**Penggalan Teks**
+ + + + + + +
Harmoni Hidup Sajian Kolak

Kontributor: Nurdhin Baroroh

Kolak merupakan satu jenis kudapan berkuah santan, beraroma harum dan berrasa manis yang hampir selalu ada dalam sajian berbuka puasa. Disajikan dalam sebuah mangkok dengan ragam macam jenis isian, antara lain irisan potongan kecil ubi kayu, ubi jalar, kolang-kaling dan juga pisang kepok. Pun demikian dalam perkembangannya isiannya bisa bervariasi dan berinovasi mengikuti perkembangan cita rasa yang selalu berkembang.

Dibalik tampilan yang sederhana, sajian ini merupakan bagian dari akulturasi budaya untuk aspek kuliner yang digunakan para wali dalam menyebarkan ajaran Islam. Konon mulai dari sisi nama dan komposisi isian di dalamnya, memiliki nilai filosofi ajaran agama yang sarat dengan dimensi vertikal dan horizontal – baca Hablun min Allah dan Hablun min an-Nas. Secara nama, kata kolak terambil dari 2 kata dalam Bahasa Arab – yaitu: Khala-Yakhlu dan Khalaqa-Yakhluqu.
+ + + + + + +
**Cuplikan Data**

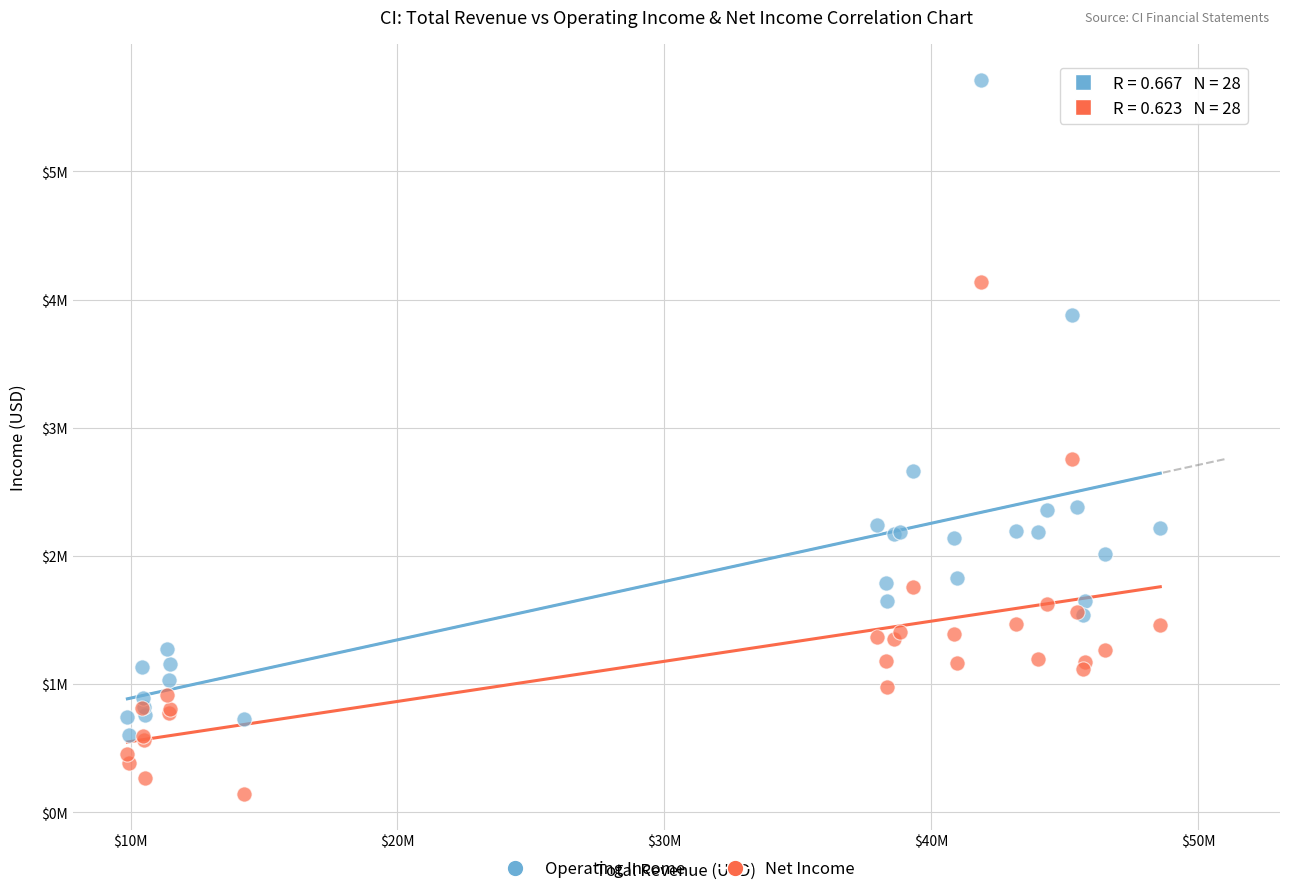

What are all the series names shown in the legend?

Operating Income, Net Income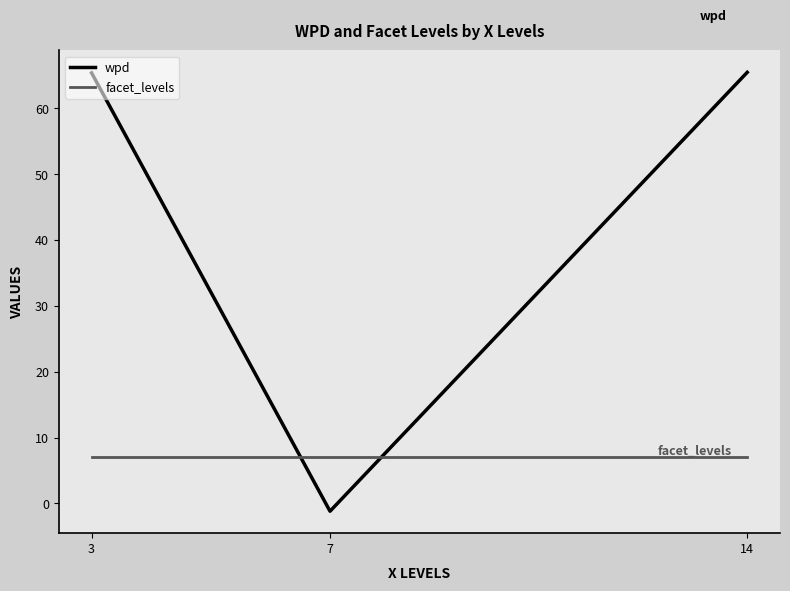

Which label corresponds to the smallest value in the chart?

7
+ + + + + + +
**Tugas Wajib**
(A) Menurut teks tentang kolak, dari dua kata Bahasa Arab apa nama kolak diambil?
(B) Ringkaslah teks tentang kolak dalam dua kalimat.
(C) Tuliskan lanjutan teks tentang kolak setelah kalimat terakhirnya.
Materi di atas tidak dipakai untuk apa pun di sini.

**Jawaban Berikut**
(A) Dari kata Khala-Yakhlu dan Khalaqa-Yakhluqu.

(B) Kolak adalah kudapan berkuah santan yang harum dan manis, hampir selalu ada saat berbuka puasa, dan disajikan dalam mangkok dengan isian seperti ubi kayu, ubi jalar, kolang-kaling, dan pisang kepok. Sajian ini merupakan bagian dari akulturasi budaya kuliner yang digunakan para wali untuk menyebarkan ajaran Islam, dan konon nama serta komposisi isiannya memiliki nilai filosofi ajaran agama.

(C)
Pertama Khola-Yakhlu yang artinya adalah kosong. Hal ini dapat dimaknai bahwasanya pada mulanya bumi ini merupakan alam yang kosong, kosong dalam artian tidak dihuni oleh makhluk yang memiliki beban melaksanakan taklif yaitu beban untuk menjadi pemimpin/khalifah serta mengemban amanat dari Allah Swt, sebagaimana digambarkan dalam Q.S. Al-Baqarah (2): 30 dan Q.S. Al-Ahzab (33): 72. Karena itulah lantas Allah menciptakan Adam dan Hawa sebagai manusia pertama dan kedua, yang kemudian terjadilah serangkaian kejadian di surga yang menyebabkan keduanya diturunkan oleh Allah Swt ke bumi ini dalam rangka berkembang biak sampai sekarang dan untuk kemudian mengemban beban taklif yaitu menjadi seorang pemimpin seperti tersebut di atas.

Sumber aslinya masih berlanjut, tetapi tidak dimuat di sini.